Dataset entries
>>>>

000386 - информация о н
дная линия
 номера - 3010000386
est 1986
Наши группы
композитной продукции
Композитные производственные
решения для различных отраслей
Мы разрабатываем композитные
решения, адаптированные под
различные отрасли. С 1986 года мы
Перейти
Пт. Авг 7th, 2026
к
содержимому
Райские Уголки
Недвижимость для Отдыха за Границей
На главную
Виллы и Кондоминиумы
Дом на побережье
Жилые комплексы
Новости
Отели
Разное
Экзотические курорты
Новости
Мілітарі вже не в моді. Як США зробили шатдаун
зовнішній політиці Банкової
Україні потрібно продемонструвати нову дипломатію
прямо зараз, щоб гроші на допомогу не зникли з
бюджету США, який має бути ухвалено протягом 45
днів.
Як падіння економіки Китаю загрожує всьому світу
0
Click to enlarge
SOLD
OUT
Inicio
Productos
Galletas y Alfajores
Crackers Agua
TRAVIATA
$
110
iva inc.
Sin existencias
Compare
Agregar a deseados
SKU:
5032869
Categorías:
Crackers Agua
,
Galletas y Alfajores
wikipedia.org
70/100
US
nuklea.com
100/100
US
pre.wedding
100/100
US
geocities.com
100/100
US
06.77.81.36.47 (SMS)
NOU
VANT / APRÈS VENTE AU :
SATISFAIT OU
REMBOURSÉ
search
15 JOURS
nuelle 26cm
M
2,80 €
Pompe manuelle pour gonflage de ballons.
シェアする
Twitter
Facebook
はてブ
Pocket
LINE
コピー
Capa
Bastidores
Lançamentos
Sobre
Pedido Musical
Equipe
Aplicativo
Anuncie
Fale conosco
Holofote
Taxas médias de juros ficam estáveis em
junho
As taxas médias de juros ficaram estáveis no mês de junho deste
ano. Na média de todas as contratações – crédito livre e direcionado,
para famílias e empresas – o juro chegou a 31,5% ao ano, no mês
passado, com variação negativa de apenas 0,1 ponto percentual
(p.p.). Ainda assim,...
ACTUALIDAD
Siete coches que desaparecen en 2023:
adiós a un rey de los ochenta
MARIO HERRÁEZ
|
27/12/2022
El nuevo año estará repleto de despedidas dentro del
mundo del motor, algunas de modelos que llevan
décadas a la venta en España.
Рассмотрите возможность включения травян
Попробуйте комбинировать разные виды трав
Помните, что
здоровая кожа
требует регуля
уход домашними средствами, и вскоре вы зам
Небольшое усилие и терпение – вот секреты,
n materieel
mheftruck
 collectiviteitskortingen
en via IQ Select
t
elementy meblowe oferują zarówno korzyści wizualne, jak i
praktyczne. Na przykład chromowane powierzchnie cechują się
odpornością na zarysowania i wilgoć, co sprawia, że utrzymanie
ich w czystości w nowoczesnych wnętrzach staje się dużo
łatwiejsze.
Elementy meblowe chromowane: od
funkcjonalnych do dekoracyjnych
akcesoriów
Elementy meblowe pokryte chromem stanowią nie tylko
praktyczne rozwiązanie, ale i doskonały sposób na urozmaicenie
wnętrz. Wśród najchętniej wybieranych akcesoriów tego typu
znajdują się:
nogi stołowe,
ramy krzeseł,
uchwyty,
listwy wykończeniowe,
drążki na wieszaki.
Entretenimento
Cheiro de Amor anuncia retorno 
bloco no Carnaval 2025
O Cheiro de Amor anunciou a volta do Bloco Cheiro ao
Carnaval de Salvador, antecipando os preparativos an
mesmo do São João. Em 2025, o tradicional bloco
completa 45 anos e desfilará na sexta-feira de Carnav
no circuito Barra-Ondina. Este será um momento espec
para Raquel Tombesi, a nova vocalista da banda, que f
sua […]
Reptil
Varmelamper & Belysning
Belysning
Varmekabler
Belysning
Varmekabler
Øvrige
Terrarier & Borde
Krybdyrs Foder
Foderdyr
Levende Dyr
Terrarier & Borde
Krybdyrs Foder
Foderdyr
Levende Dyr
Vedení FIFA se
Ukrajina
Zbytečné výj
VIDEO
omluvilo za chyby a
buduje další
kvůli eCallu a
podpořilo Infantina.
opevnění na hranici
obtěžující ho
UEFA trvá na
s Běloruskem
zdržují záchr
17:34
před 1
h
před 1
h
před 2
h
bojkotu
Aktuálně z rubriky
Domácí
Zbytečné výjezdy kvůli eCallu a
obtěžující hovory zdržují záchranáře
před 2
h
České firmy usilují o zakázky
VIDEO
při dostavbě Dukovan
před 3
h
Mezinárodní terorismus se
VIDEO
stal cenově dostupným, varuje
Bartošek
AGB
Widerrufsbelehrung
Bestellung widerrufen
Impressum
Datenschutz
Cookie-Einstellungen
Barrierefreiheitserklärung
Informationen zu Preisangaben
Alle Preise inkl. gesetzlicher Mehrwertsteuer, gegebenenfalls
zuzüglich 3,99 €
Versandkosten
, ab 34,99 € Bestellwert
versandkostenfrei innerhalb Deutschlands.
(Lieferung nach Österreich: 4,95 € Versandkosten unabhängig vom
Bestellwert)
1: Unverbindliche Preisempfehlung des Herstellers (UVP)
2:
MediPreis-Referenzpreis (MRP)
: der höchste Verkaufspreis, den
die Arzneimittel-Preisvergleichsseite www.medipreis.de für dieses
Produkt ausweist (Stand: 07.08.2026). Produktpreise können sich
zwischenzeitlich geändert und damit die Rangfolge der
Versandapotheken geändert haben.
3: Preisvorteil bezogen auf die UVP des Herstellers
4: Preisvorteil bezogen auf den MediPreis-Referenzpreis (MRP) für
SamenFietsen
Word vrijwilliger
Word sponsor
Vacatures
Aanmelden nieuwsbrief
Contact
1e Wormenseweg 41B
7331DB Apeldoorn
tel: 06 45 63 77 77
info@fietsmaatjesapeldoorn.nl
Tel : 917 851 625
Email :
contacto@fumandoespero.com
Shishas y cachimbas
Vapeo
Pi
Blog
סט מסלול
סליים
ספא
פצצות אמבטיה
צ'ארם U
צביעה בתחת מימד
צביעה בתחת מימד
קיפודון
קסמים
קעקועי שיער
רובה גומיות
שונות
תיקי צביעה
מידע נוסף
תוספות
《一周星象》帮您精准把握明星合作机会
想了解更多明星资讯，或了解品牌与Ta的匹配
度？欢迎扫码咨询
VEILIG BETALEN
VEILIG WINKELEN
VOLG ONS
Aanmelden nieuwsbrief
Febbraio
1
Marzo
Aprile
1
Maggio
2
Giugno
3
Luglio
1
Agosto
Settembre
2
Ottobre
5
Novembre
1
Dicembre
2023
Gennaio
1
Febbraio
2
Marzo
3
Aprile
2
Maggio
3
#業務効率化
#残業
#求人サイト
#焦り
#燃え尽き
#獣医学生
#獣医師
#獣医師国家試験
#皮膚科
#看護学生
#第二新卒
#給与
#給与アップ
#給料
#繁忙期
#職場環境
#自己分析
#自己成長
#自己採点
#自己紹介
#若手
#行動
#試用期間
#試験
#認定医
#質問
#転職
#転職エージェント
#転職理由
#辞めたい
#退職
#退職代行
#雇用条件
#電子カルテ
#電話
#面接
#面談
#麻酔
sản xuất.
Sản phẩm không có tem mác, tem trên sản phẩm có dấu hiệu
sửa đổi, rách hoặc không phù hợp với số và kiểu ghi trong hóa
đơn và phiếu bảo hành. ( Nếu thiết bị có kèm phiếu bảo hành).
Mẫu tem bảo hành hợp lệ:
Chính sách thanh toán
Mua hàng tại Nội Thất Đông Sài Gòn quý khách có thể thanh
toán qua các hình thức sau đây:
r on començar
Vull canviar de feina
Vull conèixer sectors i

<<<<

** YOUR INSTRUCTIONS **
Report each line of the material above that contains the string "Vull", copying every such line in full.

** RESULT **
Vull canviar de feina
Vull conèixer sectors i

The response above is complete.